Elden nodded. "I do. The whole room smelled . . . tart. Sharp."
"Acidic. Like what you received," she told Carlos.
"Actually," Elden reconsidered, "it smelled like the raw hygroscopic glass plates we used to run in Treviso. It was about five or six years ago, when Marlon wanted to combat Lalique's crystal series. It resulted in more of a Sandwich design." He scowled briefly. "It was a nice change, but not very popular. We discontinued the series in two years time. Anyway, the crypt smelled like the glass we made from the Göttingen mine stock."
"Göttingen?" she repeated.
"Yes. About thirty kilometers northeast of Kassel," he explained. "Germany."
"What kind of mine?" Carlos asked quietly.
Elden shrugged. "A sort of feldspar. There's another industrial name for it in the West."
"Potash," Carlos and Lauren said together.
Elden nodded. "That's it." He looked curiously from her to Carlos. "That means something?"
The curator sat straighter, watching a smile creep over Lauren. "My young friend," he began to him, "there are many stories surrounding the chamber. Some concern the Rhodes family, others the Koch, both of which involve a single family secretly housing and protecting the chamber.
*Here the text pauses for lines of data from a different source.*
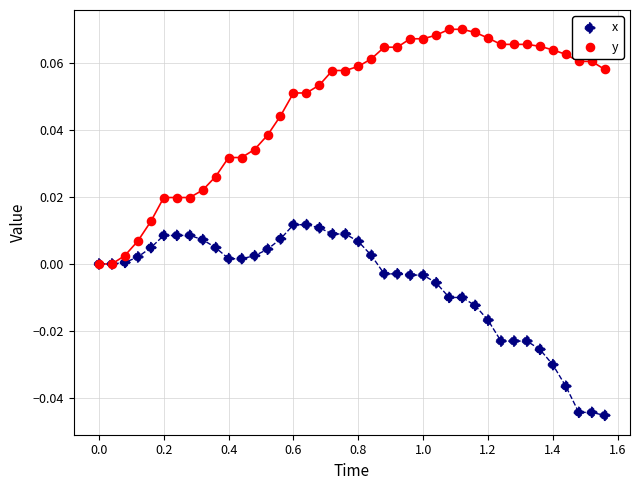

What are all the series names shown in the legend?

x, y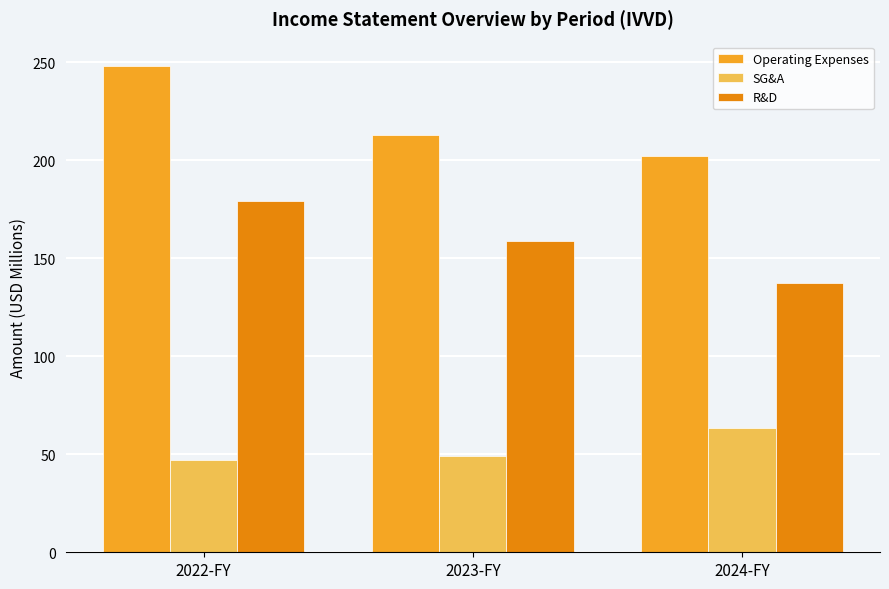

What are all the series names shown in the legend?

Operating Expenses, SG&A, R&D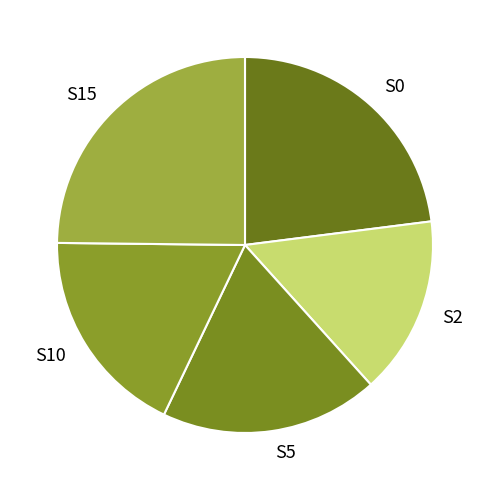

What is the smallest slice in the pie chart?

S2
This past week I was beginning to think Gustalav's family was involved, or perhaps they all were. Keep the panels moving.
"But that would mean too many people would know," he added. "Eventually the secret would be passed on to a generation that hasn't lived through the war or wished not to remember it."
She nodded. "Edmund's generation."
Carlos let the server bring drinks when she reappeared this time and continued after she left. "Exactly. Another theory was that the chamber had been destroyed in the Königsberg bombing. But Norbert Vanlisht, former art director of the castle there, his records claim the panels were wrapped again in cigarette paper and removed a month before the British raid. They didn't melt down in the bombing. Another story states the room was on a luxury liner serving as a hospital and refugee unit that sank in 1945. It's been labeled Wreck 73 on the Baltic Sea, and the Polish government will not allow treasure or salvage licenses for that area.
"But one of the most enduring theories is that the Amber Chamber is stored in crates in an abandoned salt or potash mine," he said, leaning an elbow on the table as he leaned closer. "Until a few decades ago, the Soviets reported it was destroyed in a fire. Since 1990, however, the Russians claim it's in the Jonastal cliffs or the Weimar underground with old Nazi bombs as company. The German government made a search of Karl-Marx-Platz, thanks to a tip from then President Yeltsin. Nothing was found."
"It seems there's some truth to the mine theory," Lauren said. Anticipation edged her voice. "I read it took three trucks to hold the metal crates and four men to move each crate. Whatever made the gouges we seen in the crypt, Dr. Sheldon, was heavy."
"How many crates were there?" he asked.
Lauren and Elden looked at each other, both shaking their heads.
"Judging from the width of the gouges and size of the pile," Elden estimated, "maybe two and a half meters by about one and a half and about one and a half in height."
Carlos visualized this for a moment, looking around the patio that was slowly emptying of guests. "About the size of that clump of rhododendrons?" he asked with a nod.
Both Lauren and Elden glanced at the mound of red flowers on the lawn Carlos indicated. Elden nodded.
"Then he doesn't have it all," Carlos said lowly. "If your dimensions are near accurate, Elden, Gustalav's collection is incomplete." He stood up as this idea sunk in to Lauren. "It's late. Let's go in."